Task details. For the entries that follow, say how many lines hold the string "wrist", with nothing else in the reply.

Supplied records.
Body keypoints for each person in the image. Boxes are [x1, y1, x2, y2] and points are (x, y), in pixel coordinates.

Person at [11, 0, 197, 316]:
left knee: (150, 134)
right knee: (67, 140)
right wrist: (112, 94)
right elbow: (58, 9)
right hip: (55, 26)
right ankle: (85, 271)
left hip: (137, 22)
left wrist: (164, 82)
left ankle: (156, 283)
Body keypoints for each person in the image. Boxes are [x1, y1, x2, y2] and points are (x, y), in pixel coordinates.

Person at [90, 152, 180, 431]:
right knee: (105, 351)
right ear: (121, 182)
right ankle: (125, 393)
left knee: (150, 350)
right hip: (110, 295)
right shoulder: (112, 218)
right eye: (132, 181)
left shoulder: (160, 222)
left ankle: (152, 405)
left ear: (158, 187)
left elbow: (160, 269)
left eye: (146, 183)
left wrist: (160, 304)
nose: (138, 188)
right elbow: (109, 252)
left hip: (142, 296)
==
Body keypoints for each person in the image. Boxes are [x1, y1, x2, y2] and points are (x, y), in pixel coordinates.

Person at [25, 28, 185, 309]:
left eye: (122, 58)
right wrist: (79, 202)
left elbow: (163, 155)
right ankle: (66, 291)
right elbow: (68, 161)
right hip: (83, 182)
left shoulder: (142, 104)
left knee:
==
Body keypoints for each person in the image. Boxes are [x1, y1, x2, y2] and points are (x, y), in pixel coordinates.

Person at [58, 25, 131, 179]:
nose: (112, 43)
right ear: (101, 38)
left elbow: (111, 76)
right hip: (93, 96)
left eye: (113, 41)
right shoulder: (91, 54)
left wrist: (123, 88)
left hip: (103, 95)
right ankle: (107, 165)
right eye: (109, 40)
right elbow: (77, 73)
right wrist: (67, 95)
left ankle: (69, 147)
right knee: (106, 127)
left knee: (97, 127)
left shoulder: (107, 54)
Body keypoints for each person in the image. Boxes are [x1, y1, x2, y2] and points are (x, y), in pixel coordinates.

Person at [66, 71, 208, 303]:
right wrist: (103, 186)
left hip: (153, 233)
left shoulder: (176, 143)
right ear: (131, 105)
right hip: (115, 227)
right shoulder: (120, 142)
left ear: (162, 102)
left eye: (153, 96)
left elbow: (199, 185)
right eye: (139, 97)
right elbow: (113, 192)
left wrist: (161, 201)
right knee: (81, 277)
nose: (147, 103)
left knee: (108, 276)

Exercise output. 8